> **Task description**
The entries that follow must be given again exactly, with no pictures kept.

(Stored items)

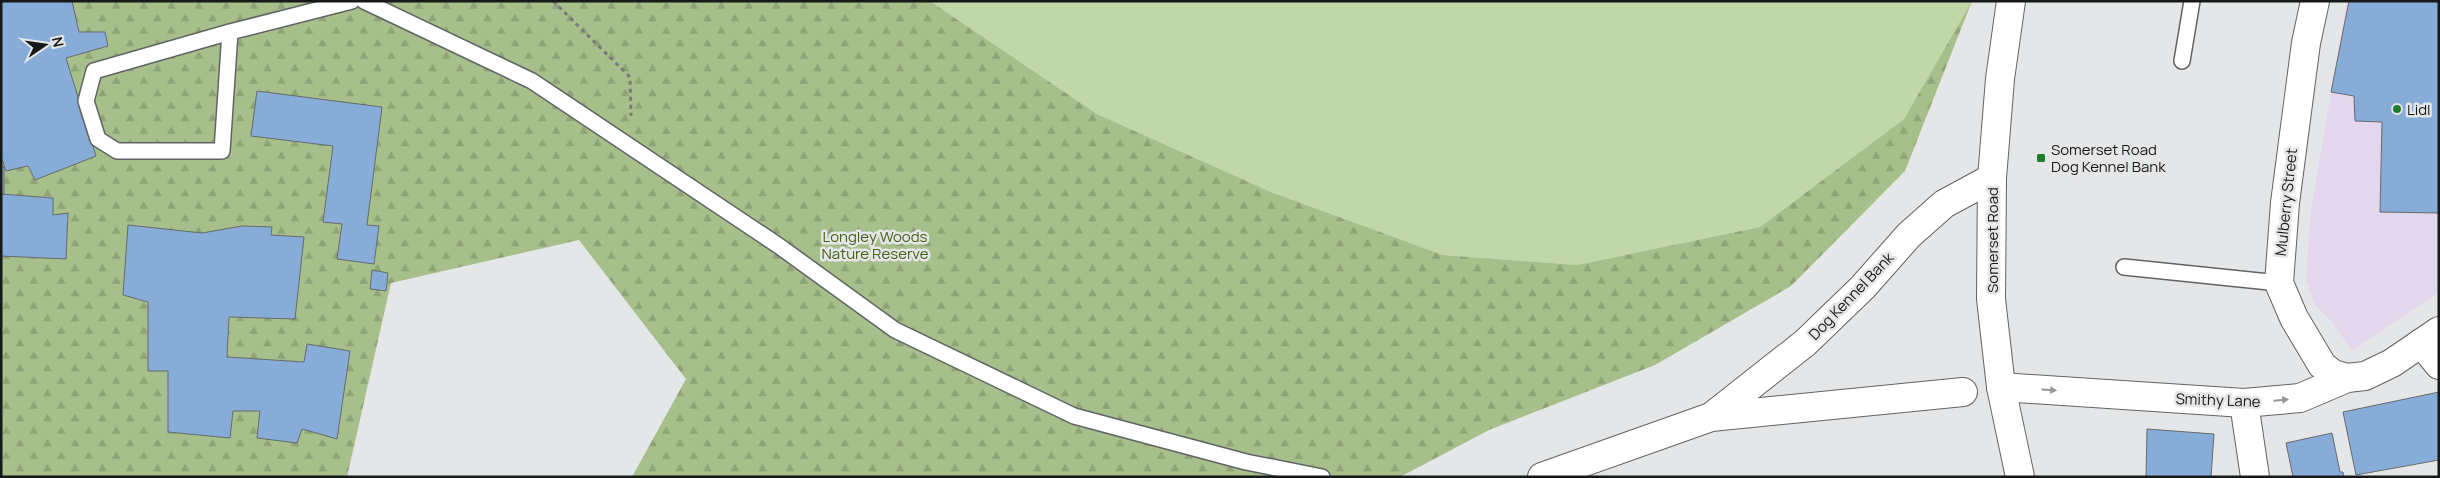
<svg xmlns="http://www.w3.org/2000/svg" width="2440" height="478" viewBox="0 0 2440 478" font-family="Manrope,sans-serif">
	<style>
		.commercial { fill: #e2d7ec }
		.green { fill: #c1d7a8 }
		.forest { fill: url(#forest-firs) }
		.building { fill: #86acd7; stroke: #686a6b }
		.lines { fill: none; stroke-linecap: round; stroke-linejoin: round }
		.lane-casing { stroke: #616364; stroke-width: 18 }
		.street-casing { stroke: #616364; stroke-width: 30 }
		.path { stroke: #797a7b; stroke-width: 3; stroke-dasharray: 4 4; stroke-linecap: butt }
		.lane { stroke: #fff; stroke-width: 15 }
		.street { stroke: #fff; stroke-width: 28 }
		.oneway { fill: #979797 }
		.poi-dot { fill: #1c7d2f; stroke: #e5e6e8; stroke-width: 2 }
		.labels { text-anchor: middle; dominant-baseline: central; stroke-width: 5; stroke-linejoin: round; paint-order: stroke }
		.poi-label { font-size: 15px; fill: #171818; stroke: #e5e6e8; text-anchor: start }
		.street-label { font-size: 15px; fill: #171818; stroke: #e5e6e8 }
		.park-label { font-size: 15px; fill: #446116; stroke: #e5e6e8 }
	</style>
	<defs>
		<pattern id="forest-firs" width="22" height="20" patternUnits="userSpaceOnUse" patternTransform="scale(1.25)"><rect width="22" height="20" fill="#a7bf8b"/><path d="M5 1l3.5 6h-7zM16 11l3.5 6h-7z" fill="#8fa377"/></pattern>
	</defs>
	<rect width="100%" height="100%" fill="#e5e6e8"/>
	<polygon class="commercial" points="2347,1 2439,1 2439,292 2352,350 2332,322 2314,304 2306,278 2311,210"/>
	<polygon class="green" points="930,1 1972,1 1904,119 1760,227 1577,265 1443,255 1271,192 1097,114"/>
	<polygon class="forest" points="1,1 930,1 1097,114 1271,192 1443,255 1577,265 1760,227 1904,119 1972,1 1905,171 1791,286 1655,365 1489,430 1400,477 632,477 686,379 579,240 391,283 347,477 1,477"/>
	<g class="building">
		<polygon points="1,1 72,1 79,32 105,32 108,46 66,58 96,156 35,180 28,166 6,171 1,156"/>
		<polygon points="2349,1 2439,1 2439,213 2380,212 2382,122 2355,121 2354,96 2331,92"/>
		<polygon points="257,91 382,107 367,225 379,226 374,264 337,259 342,224 323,222 333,146 251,136"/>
		<polygon points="1,166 4,167 4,194 1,194"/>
		<polygon points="1,194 53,198 53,215 68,213 66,259 1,256"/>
		<polygon points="128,225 202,233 242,226 272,227 271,235 304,237 295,319 229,317 227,357 304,362 307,344 350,351 337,439 302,429 297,443 257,438 260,411 233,411 230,438 168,432 168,371 148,371 148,302 123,295"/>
		<polygon points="372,270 388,273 386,291 370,289"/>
		<polygon points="2439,392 2439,460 2356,475 2343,412"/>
		<polygon points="2147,429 2214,434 2211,477 2146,477"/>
		<polygon points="2332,433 2340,472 2343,472 2344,477 2293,477 2286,443"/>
	</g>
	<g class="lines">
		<defs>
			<g id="lane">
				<polyline points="364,1 532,81 779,246 895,330 1074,416 1246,462 1322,477"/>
				<polyline points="230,32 222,151 117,151 98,139 86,101 94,71 230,32 352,1"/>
				<polyline points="2182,61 2192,1"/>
				<polyline points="2124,267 2279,283"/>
			</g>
			<g id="street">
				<polyline points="2011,1 2000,79 1992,178 1991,299 2001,387 2020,477"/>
				<polyline points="2315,1 2306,43 2285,203 2279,283 2294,318 2322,365 2333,374 2347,378"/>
				<polyline points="2421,343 2439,365"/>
				<polyline points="2001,387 2244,403 2300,398 2347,378 2365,376 2392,363 2439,331"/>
				<polyline points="2244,403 2255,477"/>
				<polyline points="1711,417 1963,392"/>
				<polyline points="1542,477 1711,417 1805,343 1863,287 1909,235 1944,204 1992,178"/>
			</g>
		</defs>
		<use href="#lane" class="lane-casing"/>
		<use href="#street" class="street-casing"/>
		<polyline class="path" points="553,1 630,77 631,116"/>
		<use href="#lane" class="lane"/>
		<use href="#street" class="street"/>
	</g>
	<defs><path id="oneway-solid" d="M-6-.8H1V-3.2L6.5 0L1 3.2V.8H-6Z" transform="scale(1.25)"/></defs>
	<g class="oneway">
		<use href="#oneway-solid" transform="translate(2049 390) rotate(4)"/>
		<use href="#oneway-solid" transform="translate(2281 400) rotate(-5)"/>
	</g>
	<g class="poi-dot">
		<circle cx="2397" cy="109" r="5"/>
		<rect x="2036" y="153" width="10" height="10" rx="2.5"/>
	</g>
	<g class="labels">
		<g class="poi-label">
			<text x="2407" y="109">Lidl</text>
			<text x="2051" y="149">Somerset Road<tspan x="2051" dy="17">Dog Kennel Bank</tspan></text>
		</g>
		<g class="street-label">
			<text transform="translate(2286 202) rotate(-84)">Mulberry Street</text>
			<text transform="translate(1992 240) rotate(-90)">Somerset Road</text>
			<text transform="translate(1851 296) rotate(-46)">Dog Kennel Bank</text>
			<text transform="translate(2218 400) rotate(2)">Smithy Lane</text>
		</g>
		<g class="park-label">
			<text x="875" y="236">Longley Woods<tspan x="875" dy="17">Nature Reserve</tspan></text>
		</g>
	</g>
	<rect width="2440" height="478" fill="none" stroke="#171818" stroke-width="5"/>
	<g transform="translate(45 45) rotate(77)" stroke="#e5e6e8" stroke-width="4" paint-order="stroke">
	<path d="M0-4L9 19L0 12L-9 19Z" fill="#171818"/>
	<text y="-8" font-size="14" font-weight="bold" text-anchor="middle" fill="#171818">N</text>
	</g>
</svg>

> **Solution for this problem**
<svg xmlns="http://www.w3.org/2000/svg" width="2440" height="478" viewBox="0 0 2440 478" font-family="Manrope,sans-serif">
	<style>
		.commercial { fill: #e2d7ec }
		.green { fill: #c1d7a8 }
		.forest { fill: url(#forest-firs) }
		.building { fill: #86acd7; stroke: #686a6b }
		.lines { fill: none; stroke-linecap: round; stroke-linejoin: round }
		.lane-casing { stroke: #616364; stroke-width: 18 }
		.street-casing { stroke: #616364; stroke-width: 30 }
		.path { stroke: #797a7b; stroke-width: 3; stroke-dasharray: 4 4; stroke-linecap: butt }
		.lane { stroke: #fff; stroke-width: 15 }
		.street { stroke: #fff; stroke-width: 28 }
		.oneway { fill: #979797 }
		.poi-dot { fill: #1c7d2f; stroke: #e5e6e8; stroke-width: 2 }
		.labels { text-anchor: middle; dominant-baseline: central; stroke-width: 5; stroke-linejoin: round; paint-order: stroke }
		.poi-label { font-size: 15px; fill: #171818; stroke: #e5e6e8; text-anchor: start }
		.street-label { font-size: 15px; fill: #171818; stroke: #e5e6e8 }
		.park-label { font-size: 15px; fill: #446116; stroke: #e5e6e8 }
	</style>
	<defs>
		<pattern id="forest-firs" width="22" height="20" patternUnits="userSpaceOnUse" patternTransform="scale(1.25)"><rect width="22" height="20" fill="#a7bf8b"/><path d="M5 1l3.5 6h-7zM16 11l3.5 6h-7z" fill="#8fa377"/></pattern>
	</defs>
	<rect width="100%" height="100%" fill="#e5e6e8"/>
	<polygon class="commercial" points="2347,1 2439,1 2439,292 2352,350 2332,322 2314,304 2306,278 2311,210"/>
	<polygon class="green" points="930,1 1972,1 1904,119 1760,227 1577,265 1443,255 1271,192 1097,114"/>
	<polygon class="forest" points="1,1 930,1 1097,114 1271,192 1443,255 1577,265 1760,227 1904,119 1972,1 1905,171 1791,286 1655,365 1489,430 1400,477 632,477 686,379 579,240 391,283 347,477 1,477"/>
	<g class="building">
		<polygon points="1,1 72,1 79,32 105,32 108,46 66,58 96,156 35,180 28,166 6,171 1,156"/>
		<polygon points="2349,1 2439,1 2439,213 2380,212 2382,122 2355,121 2354,96 2331,92"/>
		<polygon points="257,91 382,107 367,225 379,226 374,264 337,259 342,224 323,222 333,146 251,136"/>
		<polygon points="1,166 4,167 4,194 1,194"/>
		<polygon points="1,194 53,198 53,215 68,213 66,259 1,256"/>
		<polygon points="128,225 202,233 242,226 272,227 271,235 304,237 295,319 229,317 227,357 304,362 307,344 350,351 337,439 302,429 297,443 257,438 260,411 233,411 230,438 168,432 168,371 148,371 148,302 123,295"/>
		<polygon points="372,270 388,273 386,291 370,289"/>
		<polygon points="2439,392 2439,460 2356,475 2343,412"/>
		<polygon points="2147,429 2214,434 2211,477 2146,477"/>
		<polygon points="2332,433 2340,472 2343,472 2344,477 2293,477 2286,443"/>
	</g>
	<g class="lines">
		<defs>
			<g id="lane">
				<polyline points="364,1 532,81 779,246 895,330 1074,416 1246,462 1322,477"/>
				<polyline points="230,32 222,151 117,151 98,139 86,101 94,71 230,32 352,1"/>
				<polyline points="2182,61 2192,1"/>
				<polyline points="2124,267 2279,283"/>
			</g>
			<g id="street">
				<polyline points="2011,1 2000,79 1992,178 1991,299 2001,387 2020,477"/>
				<polyline points="2315,1 2306,43 2285,203 2279,283 2294,318 2322,365 2333,374 2347,378"/>
				<polyline points="2421,343 2439,365"/>
				<polyline points="2001,387 2244,403 2300,398 2347,378 2365,376 2392,363 2439,331"/>
				<polyline points="2244,403 2255,477"/>
				<polyline points="1711,417 1963,392"/>
				<polyline points="1542,477 1711,417 1805,343 1863,287 1909,235 1944,204 1992,178"/>
			</g>
		</defs>
		<use href="#lane" class="lane-casing"/>
		<use href="#street" class="street-casing"/>
		<polyline class="path" points="553,1 630,77 631,116"/>
		<use href="#lane" class="lane"/>
		<use href="#street" class="street"/>
	</g>
	<defs><path id="oneway-solid" d="M-6-.8H1V-3.2L6.5 0L1 3.2V.8H-6Z" transform="scale(1.25)"/></defs>
	<g class="oneway">
		<use href="#oneway-solid" transform="translate(2049 390) rotate(4)"/>
		<use href="#oneway-solid" transform="translate(2281 400) rotate(-5)"/>
	</g>
	<g class="poi-dot">
		<circle cx="2397" cy="109" r="5"/>
		<rect x="2036" y="153" width="10" height="10" rx="2.5"/>
	</g>
	<g class="labels">
		<g class="poi-label">
			<text x="2407" y="109">Lidl</text>
			<text x="2051" y="149">Somerset Road<tspan x="2051" dy="17">Dog Kennel Bank</tspan></text>
		</g>
		<g class="street-label">
			<text transform="translate(2286 202) rotate(-84)">Mulberry Street</text>
			<text transform="translate(1992 240) rotate(-90)">Somerset Road</text>
			<text transform="translate(1851 296) rotate(-46)">Dog Kennel Bank</text>
			<text transform="translate(2218 400) rotate(2)">Smithy Lane</text>
		</g>
		<g class="park-label">
			<text x="875" y="236">Longley Woods<tspan x="875" dy="17">Nature Reserve</tspan></text>
		</g>
	</g>
	<rect width="2440" height="478" fill="none" stroke="#171818" stroke-width="5"/>
	<g transform="translate(45 45) rotate(77)" stroke="#e5e6e8" stroke-width="4" paint-order="stroke">
	<path d="M0-4L9 19L0 12L-9 19Z" fill="#171818"/>
	<text y="-8" font-size="14" font-weight="bold" text-anchor="middle" fill="#171818">N</text>
	</g>
</svg>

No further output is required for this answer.